Sterility must be maintained at all times when working with hES cells. Clean and sterilize the biological safety cabinet and all equipment before use. All reagents must be filtered using a 0. The use of antiboiotics in hES cell culture is not necessary and should be avoided.
Dissociate the cells into small clusters cells by gentle pipetting. Although considerable progress has been made in the design of chemically defined xeno-free media, cell passage, and fold-expansion may be limited by the quality of culture supplements and their stability in culture. No official data were ever published. Although it is possible to apply GMP to animal components by careful risk assessment in certain circumstance if no better options are available , an animal xeno -free and ultimately chemically defined culture system is preferable. If the same is true for human embryonic stem cells, researchers said, then scientists may face unexpected challenges as they try to turn the controversial cells into treatments for various degenerative conditions. Acknowledgments The authors would like to thank Stephanie Ploskonka for editing the manuscript.

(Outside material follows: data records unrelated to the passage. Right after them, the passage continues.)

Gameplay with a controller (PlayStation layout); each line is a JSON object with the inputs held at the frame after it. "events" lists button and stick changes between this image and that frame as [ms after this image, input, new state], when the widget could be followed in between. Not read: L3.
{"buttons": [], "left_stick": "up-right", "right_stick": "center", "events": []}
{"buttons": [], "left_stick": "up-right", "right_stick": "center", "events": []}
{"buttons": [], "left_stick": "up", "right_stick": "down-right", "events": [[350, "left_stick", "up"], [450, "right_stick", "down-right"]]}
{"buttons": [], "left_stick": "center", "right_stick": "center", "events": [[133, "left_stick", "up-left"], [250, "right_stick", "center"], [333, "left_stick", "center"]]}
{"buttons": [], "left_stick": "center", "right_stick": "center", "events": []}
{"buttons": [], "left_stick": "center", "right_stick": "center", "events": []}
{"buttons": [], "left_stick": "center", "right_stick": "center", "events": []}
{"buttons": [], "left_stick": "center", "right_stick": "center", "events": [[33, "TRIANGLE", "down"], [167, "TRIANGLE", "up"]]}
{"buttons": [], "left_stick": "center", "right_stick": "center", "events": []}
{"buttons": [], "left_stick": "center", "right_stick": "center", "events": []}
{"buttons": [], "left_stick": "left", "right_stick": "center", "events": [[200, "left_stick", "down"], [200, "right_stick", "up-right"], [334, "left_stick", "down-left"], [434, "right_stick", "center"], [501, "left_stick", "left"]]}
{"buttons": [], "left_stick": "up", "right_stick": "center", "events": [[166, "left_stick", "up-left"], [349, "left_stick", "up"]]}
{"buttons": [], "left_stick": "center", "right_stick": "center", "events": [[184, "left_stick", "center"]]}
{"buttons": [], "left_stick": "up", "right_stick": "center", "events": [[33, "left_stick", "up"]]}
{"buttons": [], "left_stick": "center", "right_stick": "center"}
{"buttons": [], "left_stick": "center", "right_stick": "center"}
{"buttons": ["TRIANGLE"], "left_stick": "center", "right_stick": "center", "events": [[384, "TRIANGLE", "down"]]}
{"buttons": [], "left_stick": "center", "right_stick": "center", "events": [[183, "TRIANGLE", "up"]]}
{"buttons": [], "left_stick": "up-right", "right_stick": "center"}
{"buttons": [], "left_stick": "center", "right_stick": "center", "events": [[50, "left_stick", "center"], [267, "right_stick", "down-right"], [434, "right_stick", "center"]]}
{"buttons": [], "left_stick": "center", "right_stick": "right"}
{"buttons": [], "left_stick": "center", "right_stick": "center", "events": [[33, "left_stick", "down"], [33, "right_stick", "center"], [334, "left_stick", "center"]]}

A separate environment should be set up as a designated picking station. The sterile enclosure for the station can be a static enclosure such as a PCR workstation with a UV light source, a laminar flow hood, or a biological safety cabinet. A dissecting microscope inside the picking station is needed to observe the colonies as the differentiated areas are removed. The front glass panel of a static enclosure or a biological safety cabinet must be modified to allow for the oculars of the microscope to extend through the panel without compromising proper airflow and sterility.
To maintain healthy hES cell cultures, cells must be passaged at the optimal time, typically every days. At this time the colonies have reached their maximum size and may be beginning to merge. Merged colonies can increase the rate of differentiation in the culture.
Split ratios generally fall between and , depending on the number of colonies plated, expansion rate, and culture conditions.